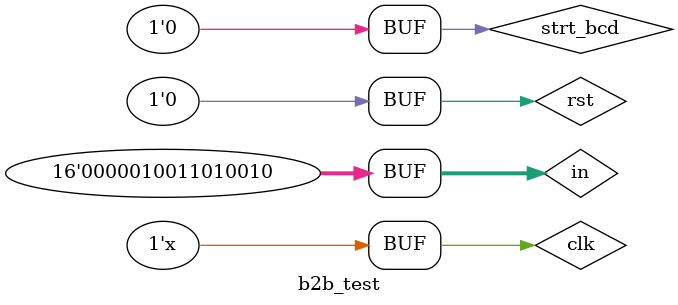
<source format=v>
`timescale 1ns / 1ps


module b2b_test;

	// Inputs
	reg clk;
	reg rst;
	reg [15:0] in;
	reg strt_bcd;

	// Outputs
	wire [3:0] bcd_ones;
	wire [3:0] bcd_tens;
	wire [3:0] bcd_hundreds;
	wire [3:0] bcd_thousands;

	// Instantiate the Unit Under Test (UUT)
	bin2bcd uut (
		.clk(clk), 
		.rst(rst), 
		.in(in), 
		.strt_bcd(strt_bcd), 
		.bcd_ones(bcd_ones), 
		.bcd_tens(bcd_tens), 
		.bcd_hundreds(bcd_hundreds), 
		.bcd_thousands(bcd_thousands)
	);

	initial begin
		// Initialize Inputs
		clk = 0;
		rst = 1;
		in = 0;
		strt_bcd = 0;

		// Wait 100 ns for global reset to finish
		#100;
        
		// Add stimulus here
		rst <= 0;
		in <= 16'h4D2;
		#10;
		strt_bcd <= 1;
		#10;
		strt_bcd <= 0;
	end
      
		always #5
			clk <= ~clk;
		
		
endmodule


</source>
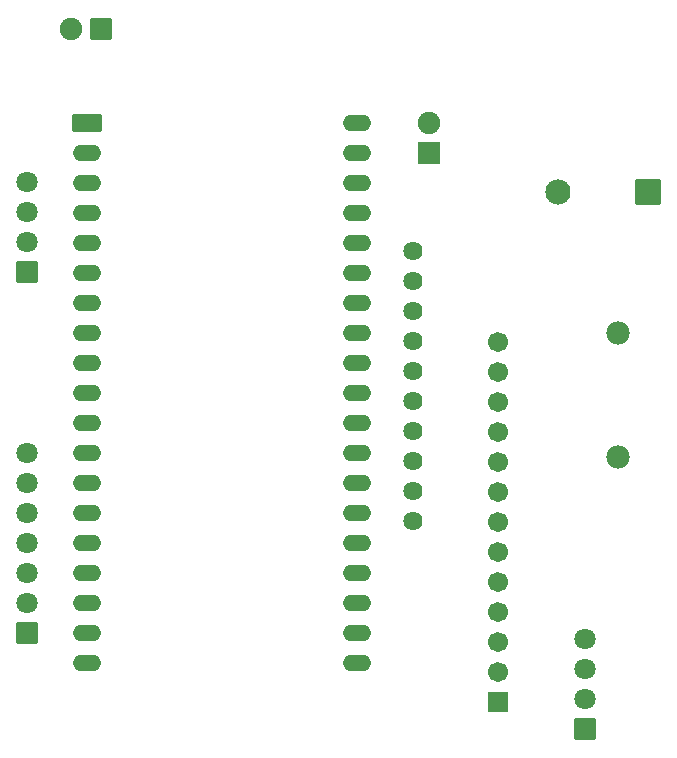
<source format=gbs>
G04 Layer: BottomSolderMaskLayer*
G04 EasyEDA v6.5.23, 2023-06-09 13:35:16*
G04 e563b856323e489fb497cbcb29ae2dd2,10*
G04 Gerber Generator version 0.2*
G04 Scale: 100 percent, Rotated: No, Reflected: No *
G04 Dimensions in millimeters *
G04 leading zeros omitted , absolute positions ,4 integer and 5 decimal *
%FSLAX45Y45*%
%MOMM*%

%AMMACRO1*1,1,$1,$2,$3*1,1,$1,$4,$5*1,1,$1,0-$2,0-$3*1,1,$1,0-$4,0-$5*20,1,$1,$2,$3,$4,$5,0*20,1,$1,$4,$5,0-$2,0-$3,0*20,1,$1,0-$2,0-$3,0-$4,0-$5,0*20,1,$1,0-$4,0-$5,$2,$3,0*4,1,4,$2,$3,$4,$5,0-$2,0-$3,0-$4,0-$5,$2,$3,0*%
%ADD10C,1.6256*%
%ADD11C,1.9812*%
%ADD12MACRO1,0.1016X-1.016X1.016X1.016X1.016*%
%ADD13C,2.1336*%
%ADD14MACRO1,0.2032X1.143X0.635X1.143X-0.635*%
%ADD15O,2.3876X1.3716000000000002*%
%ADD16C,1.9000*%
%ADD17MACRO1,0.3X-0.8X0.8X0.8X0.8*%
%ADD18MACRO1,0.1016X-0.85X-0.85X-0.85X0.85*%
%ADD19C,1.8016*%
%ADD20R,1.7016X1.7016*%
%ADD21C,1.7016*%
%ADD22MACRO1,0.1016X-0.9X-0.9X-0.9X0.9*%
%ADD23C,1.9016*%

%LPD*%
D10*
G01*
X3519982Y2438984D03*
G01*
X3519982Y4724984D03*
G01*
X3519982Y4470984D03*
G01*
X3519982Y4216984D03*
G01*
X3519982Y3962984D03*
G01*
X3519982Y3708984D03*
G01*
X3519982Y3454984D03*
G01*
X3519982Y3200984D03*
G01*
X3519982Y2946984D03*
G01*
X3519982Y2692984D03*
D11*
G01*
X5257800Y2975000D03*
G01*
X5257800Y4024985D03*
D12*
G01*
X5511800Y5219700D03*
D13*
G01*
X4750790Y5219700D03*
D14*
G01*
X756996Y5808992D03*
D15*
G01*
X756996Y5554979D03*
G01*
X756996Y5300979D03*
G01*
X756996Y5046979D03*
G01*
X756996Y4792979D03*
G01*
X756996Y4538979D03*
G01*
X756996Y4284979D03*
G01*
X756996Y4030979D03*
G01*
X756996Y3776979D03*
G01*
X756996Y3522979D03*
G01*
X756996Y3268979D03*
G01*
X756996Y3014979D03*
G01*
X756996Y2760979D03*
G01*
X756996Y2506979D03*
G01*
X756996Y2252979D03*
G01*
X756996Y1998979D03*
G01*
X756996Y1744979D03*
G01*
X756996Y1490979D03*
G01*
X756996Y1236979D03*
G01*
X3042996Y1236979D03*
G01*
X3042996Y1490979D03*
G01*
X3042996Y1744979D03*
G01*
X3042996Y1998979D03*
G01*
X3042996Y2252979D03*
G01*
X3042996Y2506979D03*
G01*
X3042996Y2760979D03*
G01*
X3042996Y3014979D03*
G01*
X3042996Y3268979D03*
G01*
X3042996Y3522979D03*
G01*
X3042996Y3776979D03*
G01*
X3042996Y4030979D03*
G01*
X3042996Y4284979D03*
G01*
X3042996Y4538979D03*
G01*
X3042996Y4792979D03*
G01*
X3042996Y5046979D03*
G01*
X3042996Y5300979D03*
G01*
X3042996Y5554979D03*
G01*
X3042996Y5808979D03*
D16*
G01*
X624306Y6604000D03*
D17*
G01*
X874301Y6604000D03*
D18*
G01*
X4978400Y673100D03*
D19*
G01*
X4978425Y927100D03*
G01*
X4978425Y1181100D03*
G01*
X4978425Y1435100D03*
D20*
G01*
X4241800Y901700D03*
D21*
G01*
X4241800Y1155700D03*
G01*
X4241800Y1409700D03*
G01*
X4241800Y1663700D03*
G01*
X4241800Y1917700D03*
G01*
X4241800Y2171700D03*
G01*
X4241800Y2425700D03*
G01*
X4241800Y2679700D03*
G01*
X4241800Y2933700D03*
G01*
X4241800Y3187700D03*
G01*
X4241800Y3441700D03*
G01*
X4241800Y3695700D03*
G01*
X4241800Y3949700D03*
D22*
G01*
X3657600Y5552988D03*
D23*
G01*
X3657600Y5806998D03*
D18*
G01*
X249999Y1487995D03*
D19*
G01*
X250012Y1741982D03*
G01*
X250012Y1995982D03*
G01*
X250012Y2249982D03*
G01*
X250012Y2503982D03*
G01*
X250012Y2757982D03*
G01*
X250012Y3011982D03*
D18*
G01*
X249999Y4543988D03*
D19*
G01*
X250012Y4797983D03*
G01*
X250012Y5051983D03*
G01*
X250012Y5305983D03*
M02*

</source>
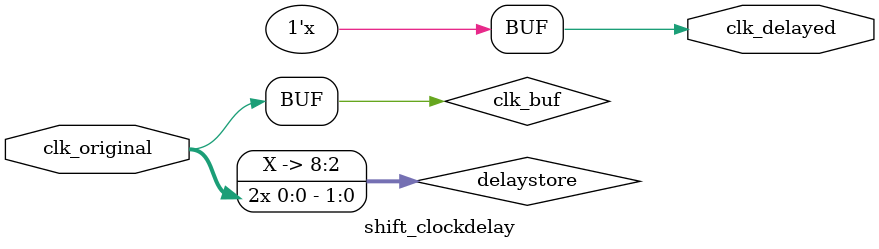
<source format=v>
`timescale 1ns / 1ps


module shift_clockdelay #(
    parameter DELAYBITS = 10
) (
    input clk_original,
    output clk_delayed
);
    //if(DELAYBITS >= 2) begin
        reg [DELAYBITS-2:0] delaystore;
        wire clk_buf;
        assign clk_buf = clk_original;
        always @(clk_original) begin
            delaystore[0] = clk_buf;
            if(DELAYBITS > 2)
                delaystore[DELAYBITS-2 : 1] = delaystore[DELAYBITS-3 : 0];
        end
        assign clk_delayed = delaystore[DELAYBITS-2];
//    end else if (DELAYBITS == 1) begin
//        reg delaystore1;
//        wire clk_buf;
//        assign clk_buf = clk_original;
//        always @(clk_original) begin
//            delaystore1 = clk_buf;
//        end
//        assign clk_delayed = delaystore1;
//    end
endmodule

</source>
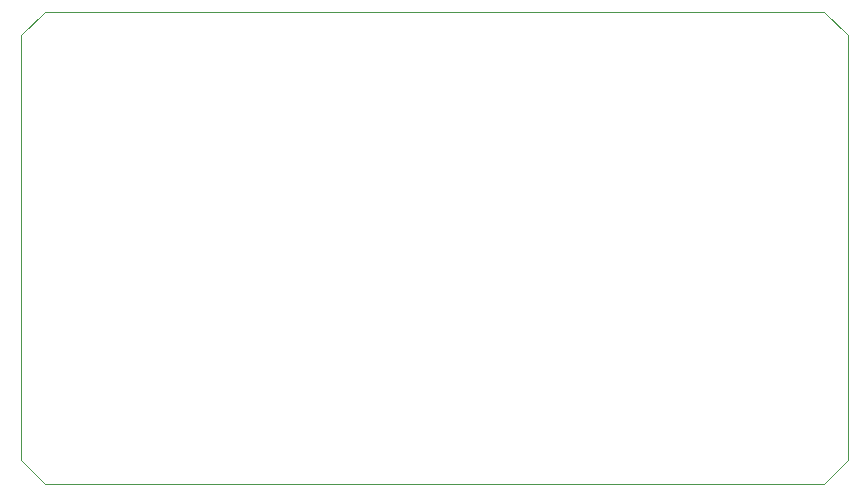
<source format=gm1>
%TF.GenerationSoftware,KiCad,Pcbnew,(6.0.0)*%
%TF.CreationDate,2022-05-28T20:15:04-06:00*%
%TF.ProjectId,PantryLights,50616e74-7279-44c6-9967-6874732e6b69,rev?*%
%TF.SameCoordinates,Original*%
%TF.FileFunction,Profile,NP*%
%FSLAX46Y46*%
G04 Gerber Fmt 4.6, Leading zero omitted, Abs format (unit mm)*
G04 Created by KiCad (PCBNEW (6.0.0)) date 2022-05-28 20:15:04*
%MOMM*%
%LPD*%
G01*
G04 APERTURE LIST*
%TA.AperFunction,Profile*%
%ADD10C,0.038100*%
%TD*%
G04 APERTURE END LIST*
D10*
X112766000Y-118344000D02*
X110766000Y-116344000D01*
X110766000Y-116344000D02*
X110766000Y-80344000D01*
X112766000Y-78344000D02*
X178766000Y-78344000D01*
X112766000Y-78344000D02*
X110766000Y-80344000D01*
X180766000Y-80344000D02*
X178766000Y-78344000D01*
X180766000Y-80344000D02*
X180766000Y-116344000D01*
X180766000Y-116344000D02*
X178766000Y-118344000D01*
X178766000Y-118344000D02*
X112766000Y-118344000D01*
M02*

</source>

* * *

> **Activity**:
Each line in the listing that contains "DELAYBITS" should be returned.

> **Answer space**:
    parameter DELAYBITS = 10
    //if(DELAYBITS >= 2) begin
        reg [DELAYBITS-2:0] delaystore;
            if(DELAYBITS > 2)
                delaystore[DELAYBITS-2 : 1] = delaystore[DELAYBITS-3 : 0];
        assign clk_delayed = delaystore[DELAYBITS-2];
//    end else if (DELAYBITS == 1) begin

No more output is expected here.